Tuesday night, circumnavigate the lake to Tahoe City.
Wednesday-Friday: North Lake Tahoe
Like Jackson, Little Cottonwood or Whistler, the north shore of Lake Tahoe is a destination all able-bodied skiers must hit before they die. It blends incredible terrain and snowfall with generations of local skiing history that spans from the 1960 Olympics through McConkey and Kreitler to today’s stars like CR Johnson, Michelle Parker and Ingrid Backstrom. Squaw is a scene, so you’re going to start on the chill side, Alpine Meadows. Spend a day exploring the stashes under the Scott Chair and working your way across the valley in search of classics like Pete’s Perrill and Hidden Knolls.
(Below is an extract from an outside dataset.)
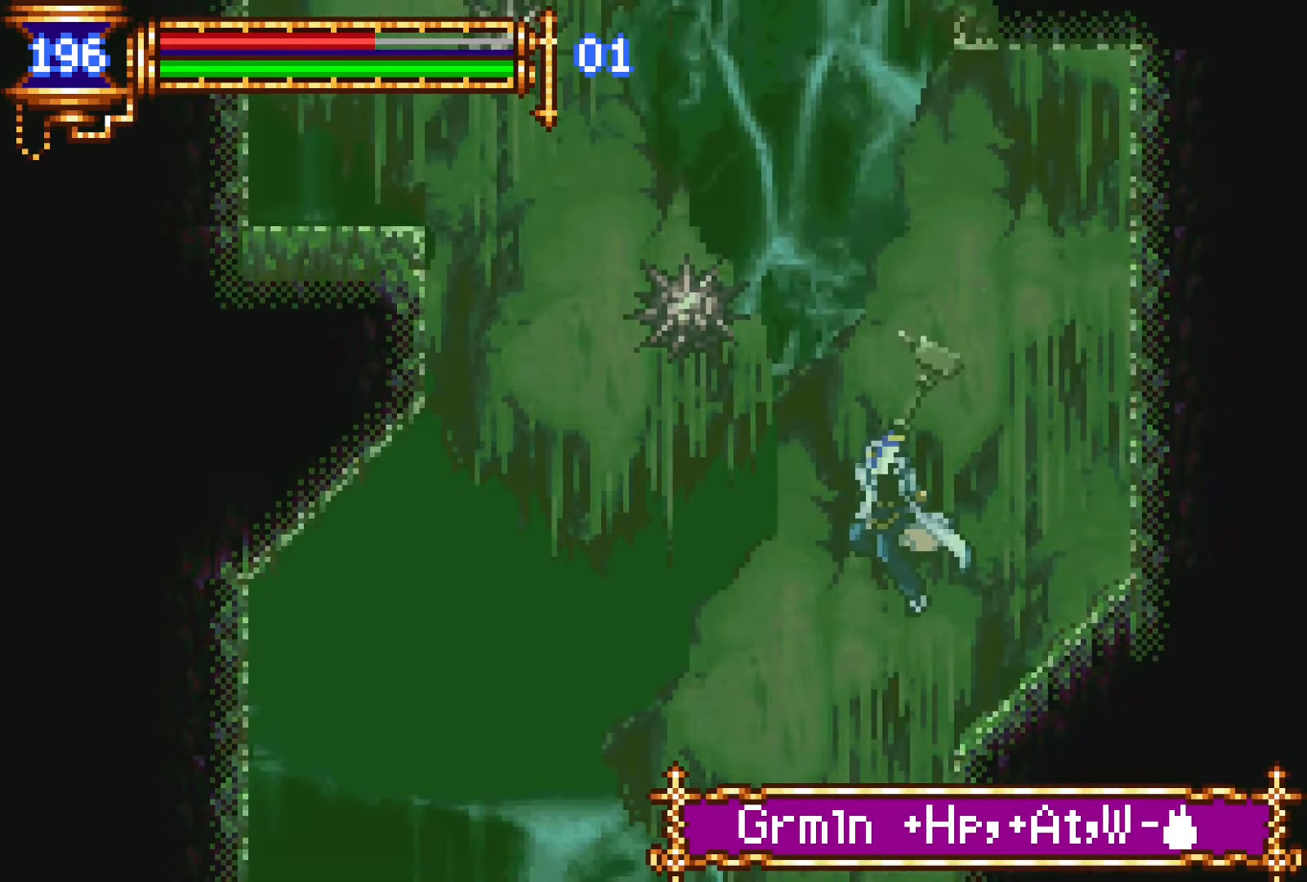
{"buttons": [], "events": [[66, "SQUARE", "up"], [133, "SQUARE", "down"], [216, "DPAD_LEFT", "down"], [266, "DPAD_LEFT", "up"], [283, "SQUARE", "up"]]}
Squaw takes years to master, but you’ll have to fit it into two days. If a storm hits while you’re in town, get to the base of KT- 22 early and queue up with the superstars. You’ll likely find yourself rubbing shoulders with the legends and fighting (literally) for a good spot with countless locals trying to follow the well-worn path to sponsorship that runs through Squaw. If you fancy yourself a pro-to-be, throw it down on a cliff band directly below KT called The Fingers, but remember that locals are accustomed to watching super-pros stomp these cliffs and your efforts may get more jeers than cheers. Lap KT a few times, then head round Squaw toward Granite Chief or Silverado as the crowd moves on.
Once Squaw has thoroughly crushed you, grab an après pitcher at Le Chamois or head to Mama Sake for $5 Buds and sushi hand rolls. Then roll back down to Tahoe City and catch some music at Sol y Lago.
Saturday: Your Choice
One day left before heading down the hill to Reno. If you’re the backcountry type, drive east up I-80 to Sugar Bowl for good access to all of Donner Summit. No, you’re not experiencing déjà vu — every cliff and line looks familiar because pro skiers and snowboarders have worked this zone for years. And it’s still great. If park is your game, skip Donner for Northstar-at-Tahoe. Either way, milk the last day in Cali paradise, because wherever you’re heading home to, it won’t be as good as the Sierras.